> _SELECTED EXCERPT_

How is that for independence?
But the private letter was only the preface to an expression of the same thing in public. When General Garfield came home his friends found that he was immovable on the financial question. A short time before the nominating convention he was about to return to Washington. Some friends at Jefferson arranged to give him a reception on the eve of his departure. There was to be some speech-making. His friends had urged him to let the financial question alone. The welcoming address contained some broad hints. The speaker hinted at the greenback platform, and delicately intimated that General Garfield’s return was conditioned upon his indorsement of the platform. Then the thunderer let fly. Garfield took up the question of finance, and, in the boldest terms, denounced the party platform as dishonest and despicable. He declared that if a life-time of office were offered him, with the understanding that he was to support the platform, he would refuse it at once. Then he took himself off to Washington. When the time for the convention came he was renominated, and a short time later elected.
It is impossible to even sketch the varied activities of the man from this time on, in Congress. His voluminous reports, his comprehensive debates on every leading subject, his immense and varied committee work, comprise a vast field, the very outline of which would surpass the limits of this work. No subject of national importance escaped his attention. Reconstruction, pensions, navigation, tariff, internal improvements, the census, education, the Indian question, corporations, the currency, national banks, public expenditures, civil service reform, railways, civil rights, polygamy, the Chinese—these are only a few of the great subjects which he mastered. His speeches are incomparable for their profound learning, their exhaustive research, their glowing rhetoric. They might serve as text-books upon the great governmental problems of the age. In looking over the record of the proceedings in Congress at this period, one can but be impressed with the marked superiority of his efforts over those of the large majority of his compeers. However worthy the utterances of these latter may be viewed alone, they are dwarfed by the forced comparison with the productions of his majestic mind. These speeches mark the man as a carefully trained intellectual giant, perfectly at home and a terror in the field of debate. They are of inestimable value now, as giving his intellectual biography.
On December 14, 1868, he introduced a bill “To strengthen the public credit.” This subsequently became a part of the great bill making our bonds payable in gold. Around this fortification of the public credit, for ten years, political warfare raged the fiercest, but the rampart was never taken; and, in 1879, when resumption was accomplished, the law still remained on the statute book. Every attempt to repeal it was fought by Garfield on the principles of political science, and his name must be placed with those of Grant and Sherman on this question.
February 26, 1869, General Garfield, as Chairman of the Military Committee, made the monster report upon the reorganization of the army. It contains one hundred and thirty-seven printed pages. The stupendous problem of readjusting the armies of the republic to a peace footing, had occupied Garfield for years. His report was the result of examinations of all the leading army officers. It contained the history of each department of the army. It illuminated all the dark corners, the secret channels, the hidden chambers of corruption which had been constructed in the military policy of the country, and was the product of enormous labor.

Graphic revision entries
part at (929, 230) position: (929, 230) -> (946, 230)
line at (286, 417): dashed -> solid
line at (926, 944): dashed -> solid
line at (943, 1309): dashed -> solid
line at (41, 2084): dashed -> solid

> _REQUIRED ACTIONS_
(1) Using the passage on Garfield, decide whether each statement agrees with it: (a) Garfield's report on reorganizing the army runs to one hundred and thirty-seven printed pages. (b) Garfield introduced the bill "To strengthen the public credit" on December 14, 1869. (c) Garfield was not renominated after he denounced the party platform. Answer yes or no for each and quote the words of the passage that settle it.
(2) Reproduce the passage on Garfield from "On December 14, 1868, he" up to and including "on this question.".

> _ANSWERS TO THE EXERCISE_
(1)
(a) Yes: "It contains one hundred and thirty-seven printed pages."
(b) No: "On December 14, 1868, he introduced a bill “To strengthen the public credit.”"
(c) No: "When the time for the convention came he was renominated, and a short time later elected."

(2)
On December 14, 1868, he introduced a bill “To strengthen the public credit.” This subsequently became a part of the great bill making our bonds payable in gold. Around this fortification of the public credit, for ten years, political warfare raged the fiercest, but the rampart was never taken; and, in 1879, when resumption was accomplished, the law still remained on the statute book. Every attempt to repeal it was fought by Garfield on the principles of political science, and his name must be placed with those of Grant and Sherman on this question.